Currying. For any function $f$ of the form $A \times B \rightarrow C$, there is an equivalent function that returns a function $f'$ of the form $A \rightarrow (B \rightarrow C)$. The reverse is also true: for any function $g$ of the form $D \rightarrow (E \rightarrow F)$, there is a function $g'$ of the form $D \times E \rightarrow F$.

For a group $G$, and the set of bijections of a set $X$ written as $\mathrm{Sym}(X)$, a homomorphism $\varphi : G \rightarrow \mathrm{Sym}(X)$ is really a function of the form $\varphi : G \rightarrow (X \rightarrow X)$. Because $\varphi$ returns a function, $\varphi(g)$ is not a complete expression! You need to write $\varphi(g)(x)$ to get a complete expression. Because mathematicians don't really like thinking in terms of a sequence of functions, they decided to decurry the homomorphism of a group action into an operator.

A group action is an operator $\diamondsuit : G \times X \rightarrow X$ that acts like a homomorphism.

But what axioms do we need to specify "acts like a homomorphism"?

If $\diamondsuit$ is going to act like a homomorphism, then for any element $g \in G$, we better make sure $x \mapsto g \diamondsuit x$ acts like a homomorphism!
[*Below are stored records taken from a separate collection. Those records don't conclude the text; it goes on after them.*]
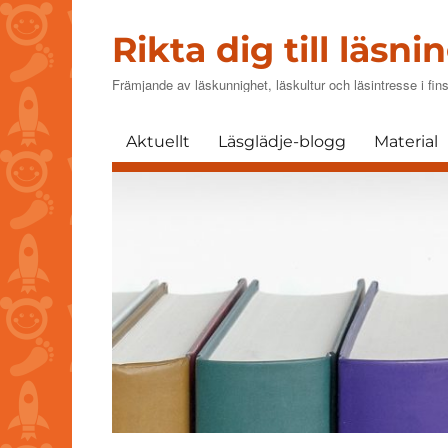
Rikta dig till läsnin
Främjande av läskunnighet, läskultur och läsintresse i f
Aktuellt
Läsglädje-blogg
Material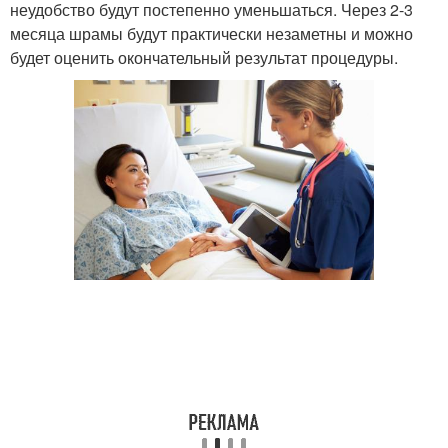
неудобство будут постепенно уменьшаться. Через 2-3
месяца шрамы будут практически незаметны и можно
будет оценить окончательный результат процедуры.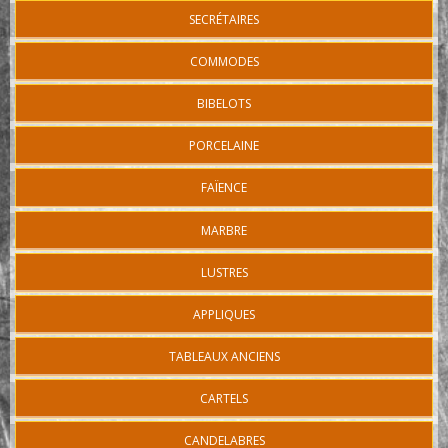
SECRÉTAIRES
COMMODES
BIBELOTS
PORCELAINE
FAÏENCE
MARBRE
LUSTRES
APPLIQUES
TABLEAUX ANCIENS
CARTELS
CANDELABRES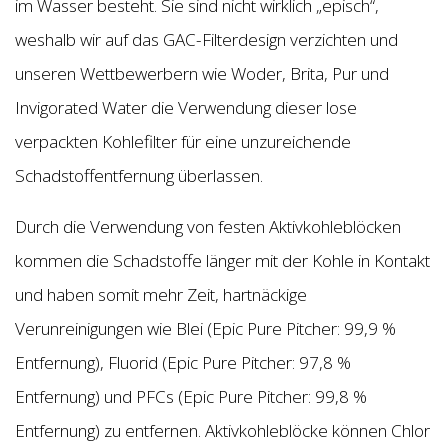
im Wasser besteht. Sie sind nicht wirklich „episch“,
weshalb wir auf das GAC-Filterdesign verzichten und
unseren Wettbewerbern wie Woder, Brita, Pur und
Invigorated Water die Verwendung dieser lose
verpackten Kohlefilter für eine unzureichende
Schadstoffentfernung überlassen.
Durch die Verwendung von festen Aktivkohleblöcken
kommen die Schadstoffe länger mit der Kohle in Kontakt
und haben somit mehr Zeit, hartnäckige
Verunreinigungen wie Blei (Epic Pure Pitcher: 99,9 %
Entfernung), Fluorid (Epic Pure Pitcher: 97,8 %
Entfernung) und PFCs (Epic Pure Pitcher: 99,8 %
Entfernung) zu entfernen. Aktivkohleblöcke können Chlor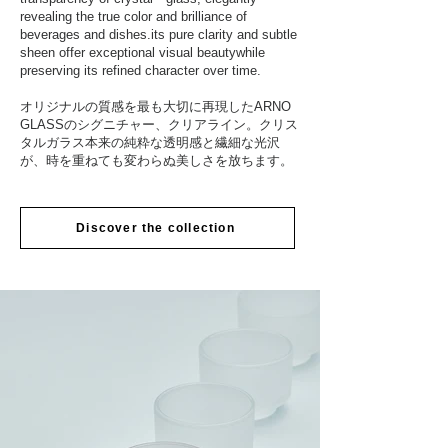
revealing the true color and brilliance of
beverages and dishes.its pure clarity and subtle
sheen offer exceptional visual beautywhile
preserving its refined character over time.
オリジナルの質感を最も大切に再現したARNO
GLASSのシグニチャー、クリアライン。クリス
タルガラス本来の純粋な透明感と繊細な光沢
が、時を重ねても変わらぬ美しさを放ちます。
Discover the collection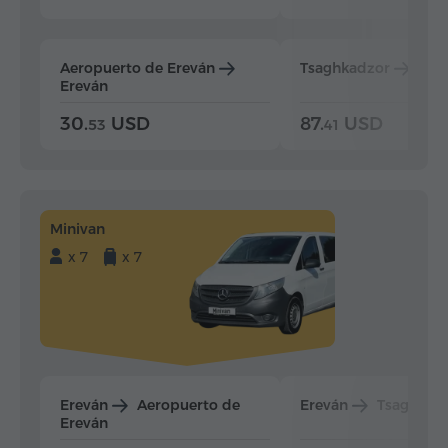
Aeropuerto de Ereván
Tsaghkadzor
Ere
Ereván
30.
USD
87.
USD
53
41
Minivan
x 7
x 7
Ereván
Aeropuerto de
Ereván
Tsaghkad
Ereván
For convenience sake, we're going to call the map $x \mapsto g \diamondsuit x$ just $f_g$... to signify that it's the map generated by the element $g$. A different $g'$ is going to produce a different map $f_{g'}$ which would look like $x \mapsto g'\diamondsuit x$.

First obvious property: a homomorphism better take the identity element to the identity function. So the map $(x \mapsto e \diamondsuit x) = x$. So we have our first axiom.

A group action is an operator $\diamondsuit : G \times X \rightarrow X$ such that

  1. $e \diamondsuit x = x$

  2. ...and something else.

What's the second homomorphism property? That the group product transfers to the composition of function. So $f_g \circ f_h = f_{gh}$ Because we previously defined our notation such that $f_g = g \diamondsuit x$, $f_h = h \diamondsuit x$, $f_{gh} = gh \diamondsuit x$...

A group action is an operator $\diamondsuit : G \times X \rightarrow X$ such that

  1. $e \diamondsuit x = x$

  2. $g \diamondsuit (h \diamondsuit x) = gh \diamondsuit x$

Tadaaah! That's why we define a group action the way we do. The end.